Demography of Bardhaman
As per the 2001 census, the population of the district is 6.91 million. The sex ratio of Bardhaman is 921 females per 1000 males. The density of the population was 985 per sq. km. Bengali, and Hindi are the main languages spoken in the district.
Economy of Bardahaman
Bardhaman is predominantly an agricultural district, which is properly known as the granary of West Bengal. Most of the people depend on agriculture. The district of Burdwan is predominantly agricultural in its eastern part and highly industrialized in the western regions.

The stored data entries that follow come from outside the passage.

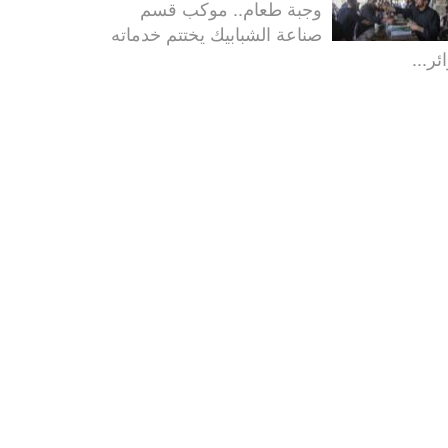
وجبة طعام.. موكب قسم
صناعة الشبابيك يختتم خدماته
ئر...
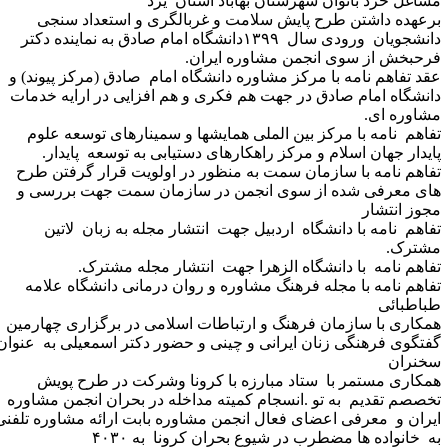
شاغل خرد بانوان شهرستان بهاباد استان یزد
رعهده داشتن طرح پایش سلامت و غربالگری و استعداد سنجی
دانشجویان ورودی سال ۱۳۹۹دانشگاه امام صادق به نماینده دکتر
رحبخش از سوی انجمن مشاوره ایران
.
قد تفاهم نامه با مرکز مشاوره دانشگاه امام صادق (مرکز پیوند) و
انشگاه امام صادق در جهت هم فکری و هم افزایی در ارایه خدمات
شاوره ای
.
فاهم نامه با مرکز بین الملی همایشها و سمینارهای توسعه علوم
ایدار جهان اسلام و مرکز راهکارهای دستیابی به توسعه پایدار
.
فاهم نامه با سازمان سمت به منظور در اولویت قرار گرفتن طرح
ای معرفی شده از سوی انجمن در سازمان سمت جهت بررسی و
جوز انتشار
فاهم نامه با دانشگاه اردبیل جهت انتشار مجله به زبان لاتین
شترک
.
فاهم نامه با دانشگاه الزهرا جهت انتشار مجله مشترک
.
فاهم نامه با مجله فرهنگ مشاوره و روان درمانی دانشگاه علامه
باطبائی
مکاری با سازمان فرهنگ و ارتباطات اسلامی در برگزاری چهارمین
فتگوی فرهنگی زنان ایرانی و چینی و حضور دکتر اسمعیلی به عنوان
خنران
مکاری مستمر با ستاد مبارزه با کرونا وشرکت در طرح پویش
خصصم تقدیم به تو .انسجام کمیته مداخله در بحران انجمن مشاوره
یران و معرفی اعضای فعال انجمن مشاوره بابت ارائه مشاوره تلفنی
ه خانواده ها مضطرب در شیوع بحران کرونا به ۴۰۳۰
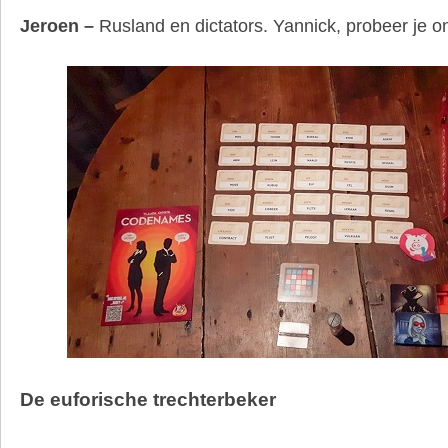
Jeroen –
Rusland en dictators. Yannick, probeer je ons
De euforische trechterbeker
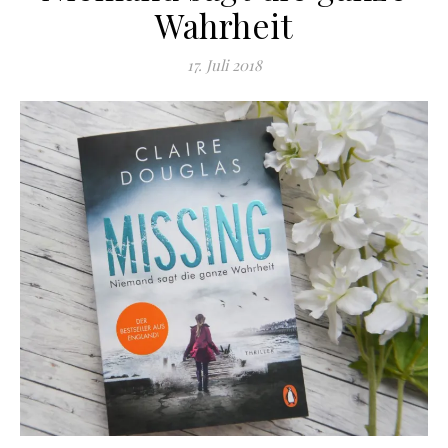
Wahrheit
17. Juli 2018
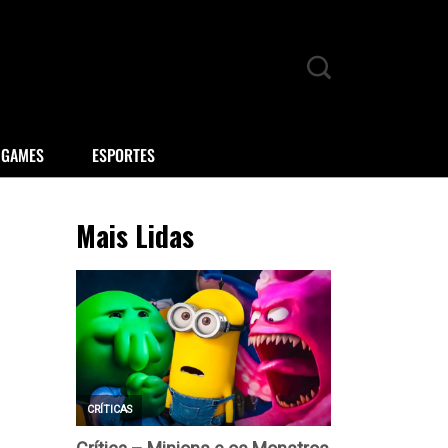
GAMES
ESPORTES
Mais Lidas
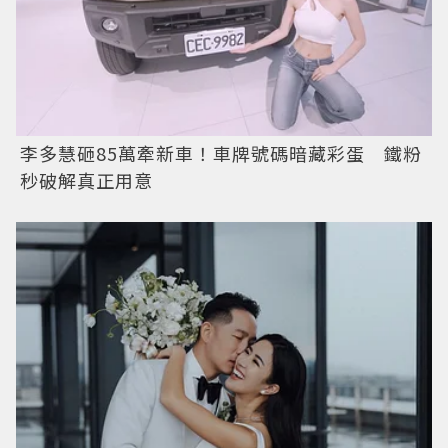
李多慧砸85萬牽新車！車牌號碼暗藏彩蛋 鐵粉
秒破解真正用意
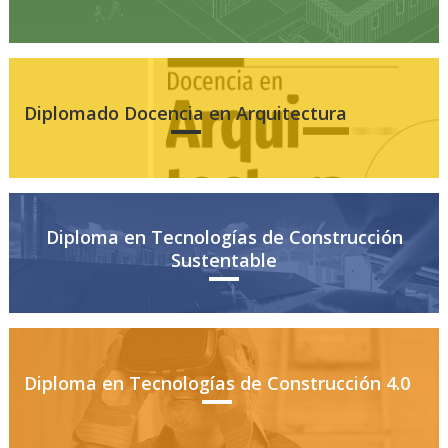
Diplomado Docencia en Arquitectura
Diploma en Tecnologías de Construcción
Sustentable
Diploma en Tecnologías de Construcción 4.0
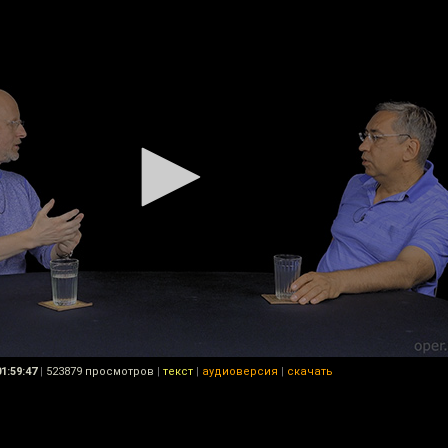
01:59:47
|
523879 просмотров
|
текст
|
аудиоверсия
|
скачать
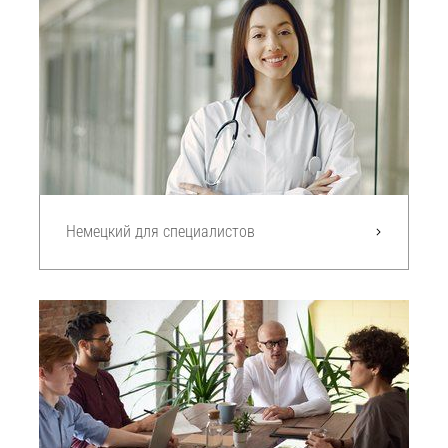
Немецкий для специалистов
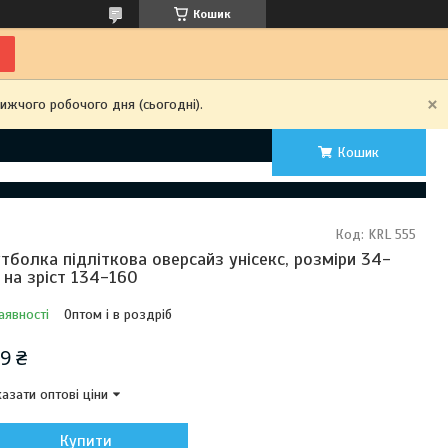
Кошик
ижчого робочого дня (сьогодні).
Кошик
Код:
KRL 555
тболка підліткова оверсайз унісекс, розміри 34-
 на зріст 134-160
аявності
Оптом і в роздріб
9 ₴
азати оптові ціни
Купити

There are about 194 coalmines within its jurisdiction. The coals are being mined in Raniganj Coalfield since the year 1800. There are vast reserves for superior non-coking and inferior quality coals in these areas. Good quality fire clay occurs in the Barakar stage of the Raniganj coalfield. Besides, the fire clays, pottery clays and brick clays are also available. The principal commodity for trade in Bardhaman is rice. Rice is exported to other neighboring countries. The district has a very good network of Irrigation facilities. The main sources of irrigation are Government canals, tanks, wells and tube wells. Arasnol, which is a subdivision of the district, is one of the major industrial regions in the state of West Bengal. The most important of which is Durgapur, which has been built up as an industrial complex of the state. A large number of large sized industries have come up in the Durgapur Township. Besides, three important steel works are found at Kulu, Hirapur and Burnpur. Likewise, locomotive works at Chittaranjan, a big aluminum works at J.K. Nagar, a large paper mill at Raniganj are the important industries that deserve mention.